Когда-то в связи со спекуляциями земельными участками в Монсо Саккар имел разногласия с Гундерманом и даже однажды поссорился с ним. Они были слишком разные люди: один — страстный, падкий до наслаждений, другой — умеренный, исполненный холодной логики. И теперь, когда Саккар, окончательно взбешенный этим триумфальным появлением, выходил из ресторана, Гундерман окликнул его:
— Скажите, друг мой, правда ли, что вы бросаете дела? Наконец-то вы взялись за ум; давно пора.
Для Саккара это было ударом хлыста по лицу. Он выпрямился во весь свой маленький рост и ответил ясным, колющим, как острие шпаги, голосом:
— Я основываю банк с капиталом в двадцать пять миллионов и надеюсь скоро заглянуть к вам.
И он вышел, оставив за собой гул возбужденных голосов, — в зале все теснились к дверям, чтобы не опоздать к открытию биржи. Ах, если бы, наконец, добиться успеха, снова увидеть у своих ног тех, кто теперь поворачивается к нему спиной, померяться силами с этим королем золота и, быть может, свалить его когда-нибудь! Он еще не решил начать свое грандиозное дело, он сам удивился той фразе, которую произнес, чтобы только что-нибудь ответить. Но разве может он теперь попытать счастья на каком-нибудь другом поприще, когда брат отказывается от него, когда люди и обстоятельства непрерывными оскорблениями вызывают его на борьбу, как окровавленного быка, которого снова и снова выталкивают на арену?
С минуту он стоял, весь дрожа, на краю тротуара. Это был тот шумный час, когда жизнь Парижа как будто приливает к этой центральной площади между улицами Монмартр и Ришелье, двумя узкими артериями, по которым несется толпа. С четырех сторон площади непрерывным потоком катились экипажи, бороздя мостовую среди водоворота спешащих пешеходов. На стоянке, вдоль ограды, то разрывались, то снова смыкались две цепи фиакров, а на улице Вивьен коляски биржевых агентов вытянулись сплошным рядом, над которым возвышались кучера с вожжами в руках, готовые хлестнуть лошадей по первому приказанию. Ступени и колоннада биржи были до того запружены толпой, что казались черными от кишевших там сюртуков, а под часами, где уже собралась и действовала кулиса, поднимался шум спроса и предложения, гул ажиотажа, похожий на рокот поднимающейся волны и заглушающий обычный городской шум. Прохожие оборачивались, с вожделением и страхом думая о том, что происходит в этом здании, где совершается недоступное для большинства французов таинство финансовые операций, где среди этой давки и исступленных криков люди непостижимым образом вдруг разоряются или наживают состояния. Саккар остановился на краю тротуара. В ушах у него стоял гул отдаленных голосов, его задевали на ходу локтями торопливые прохожие, а он опять мечтал основать царство золота в этом охваченном лихорадочной страстью квартале, посреди которого от часу до трех бьется, как огромное сердце, биржа.

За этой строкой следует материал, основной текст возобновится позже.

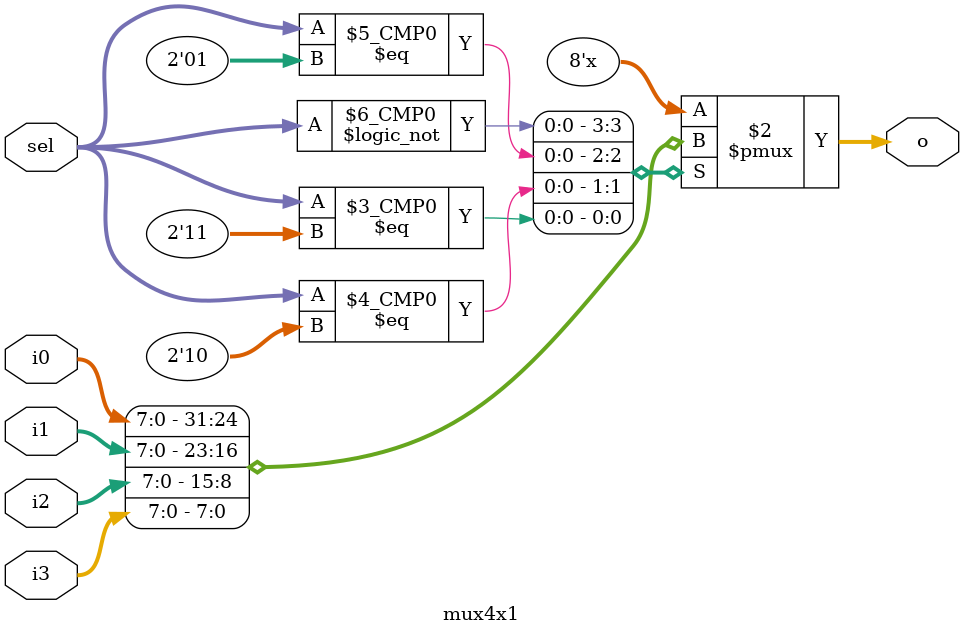
<source format=v>
module mux4x1 (
    output reg [7:0] o,     // Saída de 8 bits
    input [7:0] i0,         // Entrada 0
    input [7:0] i1,         // Entrada 1
    input [7:0] i2,         // Entrada 2
    input [7:0] i3,         // Entrada 3
    input [1:0] sel         // Seleção (2 bits)
);
    
    always @(*) begin
        case (sel)
            2'b00: o = i0;  // Seleciona a entrada 0
            2'b01: o = i1;  // Seleciona a entrada 1
            2'b10: o = i2;  // Seleciona a entrada 2
            2'b11: o = i3;  // Seleciona a entrada 3
            default: o = 8'b00000000; // Saída padrão
        endcase
    end

endmodule // mux4x1

</source>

Но со времени своей неудачи он не смел показаться на бирже, и сегодня то же чувство оскорбленного тщеславия, уверенность в том, что его встретят как побежденного, мешало ему подняться по ступеням. Как любовник, изгнанный из алькова своей возлюбленной, которую он страстно желает, хотя ему кажется, что он ее ненавидит, словно увлекаемый роком, он возвращался сюда под всякими предлогами, огибал колоннаду, проходил через сад с видом человека, прогуливающегося в тени каштанов. Здесь, в этом пыльном сквере без газонов и цветов, где на скамьях, среди общественных уборных и газетных киосков, копошились спекулянты подозрительного вида и простоволосые женщины из соседних кварталов кормили грудью своих младенцев, он делал вид, что бродит без определенной цели, и, поднимая глаза, наблюдал за биржей, и ему все казалось, что он осаждает это здание, заключает его в тесное кольцо блокады, чтобы когда-нибудь войти туда триумфатором.
Он повернул за угол направо, в тень деревьев против Банковской улицы, и сейчас же очутился на «малой» бирже обесцененных акций, среди «мокроногих», как с презрительной иронией называют этих спекулянтов биржевым хламом, торгующих на ветру, под дождем и в грязи акциями прогоревших предприятий. Тут была целая толпа евреев с жирными, лоснящимися лицами, с острым профилем прожорливых птиц, необыкновенное сборище типичных носов; склонившись, словно стая над добычей, с неистовым гортанным криком, они, казалось, готовы были растерзать друг друга. Проходя мимо, Саккар вдруг заметил стоявшего поодаль грузного человека, который разглядывал на солнце рубин, осторожно поворачивая его в своих толстых и грязных пальцах.